START Data records

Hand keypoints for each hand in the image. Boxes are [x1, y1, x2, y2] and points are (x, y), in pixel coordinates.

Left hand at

END Data records
START Data records

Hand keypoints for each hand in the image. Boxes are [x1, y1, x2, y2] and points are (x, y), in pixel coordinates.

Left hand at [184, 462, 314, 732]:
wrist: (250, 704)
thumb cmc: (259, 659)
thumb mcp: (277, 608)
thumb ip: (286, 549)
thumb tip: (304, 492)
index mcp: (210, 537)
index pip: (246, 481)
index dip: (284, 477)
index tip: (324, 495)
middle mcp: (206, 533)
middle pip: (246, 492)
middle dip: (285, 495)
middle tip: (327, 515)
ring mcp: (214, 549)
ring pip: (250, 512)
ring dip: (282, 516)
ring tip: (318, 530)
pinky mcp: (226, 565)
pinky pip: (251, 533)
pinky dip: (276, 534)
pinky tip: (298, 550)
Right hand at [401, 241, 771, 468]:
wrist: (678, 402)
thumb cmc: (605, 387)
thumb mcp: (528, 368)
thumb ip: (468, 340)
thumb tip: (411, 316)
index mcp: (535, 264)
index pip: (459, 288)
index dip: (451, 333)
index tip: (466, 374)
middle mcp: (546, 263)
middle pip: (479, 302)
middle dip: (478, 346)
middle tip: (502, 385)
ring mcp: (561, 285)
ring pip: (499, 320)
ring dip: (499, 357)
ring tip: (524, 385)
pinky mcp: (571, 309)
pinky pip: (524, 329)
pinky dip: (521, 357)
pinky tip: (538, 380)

END Data records

◆ **Exercise brief**:
Copy out, word for word, the part of the entries above that begins at the line with "pinky tip: (298, 550)" and ends at the line with "index tip: (466, 374)", including both.

◆ **Solution to the problem**:
pinky tip: (298, 550)
Right hand at [401, 241, 771, 468]:
wrist: (678, 402)
thumb cmc: (605, 387)
thumb mcp: (528, 368)
thumb ip: (468, 340)
thumb tip: (411, 316)
index mcp: (535, 264)
index pip: (459, 288)
index dip: (451, 333)
index tip: (466, 374)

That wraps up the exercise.